→ **Task item**:
For the listing below, output exactly the lines from the line with "További információk" up to and including the line with "ツ、黒こしょうジャイアントコーン（ジャイアントコー", and no other lines.

★ ★ ★ ★ ★ ★ ★

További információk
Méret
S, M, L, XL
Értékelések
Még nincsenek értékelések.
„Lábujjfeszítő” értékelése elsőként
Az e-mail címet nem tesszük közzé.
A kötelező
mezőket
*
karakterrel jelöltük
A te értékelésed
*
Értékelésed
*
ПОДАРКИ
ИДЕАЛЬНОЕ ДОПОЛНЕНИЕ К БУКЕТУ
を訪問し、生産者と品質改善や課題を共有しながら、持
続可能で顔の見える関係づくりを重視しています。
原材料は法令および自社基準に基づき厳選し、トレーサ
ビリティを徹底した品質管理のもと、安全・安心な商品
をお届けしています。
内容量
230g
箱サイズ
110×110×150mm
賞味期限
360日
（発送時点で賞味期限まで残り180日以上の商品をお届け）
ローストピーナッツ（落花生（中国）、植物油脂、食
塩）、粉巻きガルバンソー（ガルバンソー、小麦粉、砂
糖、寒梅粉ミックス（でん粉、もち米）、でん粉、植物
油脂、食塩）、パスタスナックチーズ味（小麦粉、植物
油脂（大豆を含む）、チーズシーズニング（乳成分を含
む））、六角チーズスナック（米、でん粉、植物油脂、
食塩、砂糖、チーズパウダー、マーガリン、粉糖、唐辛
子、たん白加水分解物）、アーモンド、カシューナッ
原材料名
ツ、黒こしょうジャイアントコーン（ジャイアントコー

★ ★ ★ ★ ★ ★ ★

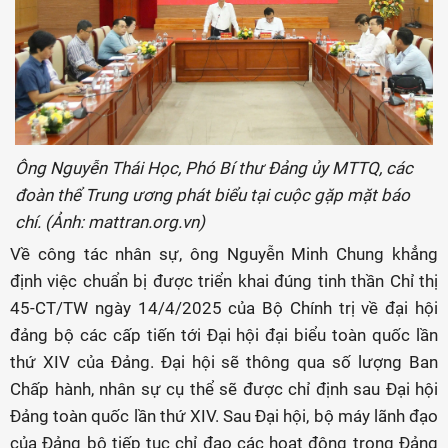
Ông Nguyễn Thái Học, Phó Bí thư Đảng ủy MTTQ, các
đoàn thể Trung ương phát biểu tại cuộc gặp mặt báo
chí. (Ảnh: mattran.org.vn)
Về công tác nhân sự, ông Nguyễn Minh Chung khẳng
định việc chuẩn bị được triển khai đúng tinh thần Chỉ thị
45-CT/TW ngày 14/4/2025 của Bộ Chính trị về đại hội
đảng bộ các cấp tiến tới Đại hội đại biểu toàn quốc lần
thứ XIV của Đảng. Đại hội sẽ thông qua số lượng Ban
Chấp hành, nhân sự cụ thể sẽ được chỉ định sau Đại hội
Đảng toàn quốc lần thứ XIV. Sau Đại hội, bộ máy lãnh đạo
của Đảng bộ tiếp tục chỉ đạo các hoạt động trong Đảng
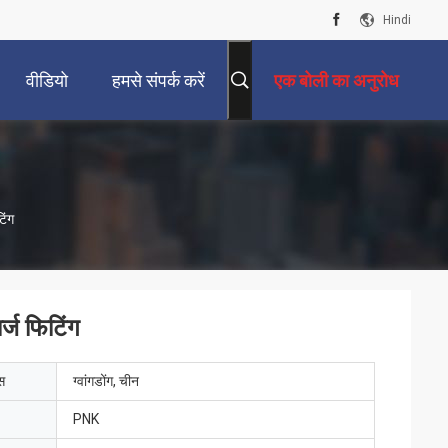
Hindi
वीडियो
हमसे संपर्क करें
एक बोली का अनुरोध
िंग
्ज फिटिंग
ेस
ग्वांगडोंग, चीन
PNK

★ ★ ★ ★ ★ ★ ★

→ **Response area**:
További információk
Méret
S, M, L, XL
Értékelések
Még nincsenek értékelések.
„Lábujjfeszítő” értékelése elsőként
Az e-mail címet nem tesszük közzé.
A kötelező
mezőket
*
karakterrel jelöltük
A te értékelésed
*
Értékelésed
*
ПОДАРКИ
ИДЕАЛЬНОЕ ДОПОЛНЕНИЕ К БУКЕТУ
を訪問し、生産者と品質改善や課題を共有しながら、持
続可能で顔の見える関係づくりを重視しています。
原材料は法令および自社基準に基づき厳選し、トレーサ
ビリティを徹底した品質管理のもと、安全・安心な商品
をお届けしています。
内容量
230g
箱サイズ
110×110×150mm
賞味期限
360日
（発送時点で賞味期限まで残り180日以上の商品をお届け）
ローストピーナッツ（落花生（中国）、植物油脂、食
塩）、粉巻きガルバンソー（ガルバンソー、小麦粉、砂
糖、寒梅粉ミックス（でん粉、もち米）、でん粉、植物
油脂、食塩）、パスタスナックチーズ味（小麦粉、植物
油脂（大豆を含む）、チーズシーズニング（乳成分を含
む））、六角チーズスナック（米、でん粉、植物油脂、
食塩、砂糖、チーズパウダー、マーガリン、粉糖、唐辛
子、たん白加水分解物）、アーモンド、カシューナッ
原材料名
ツ、黒こしょうジャイアントコーン（ジャイアントコー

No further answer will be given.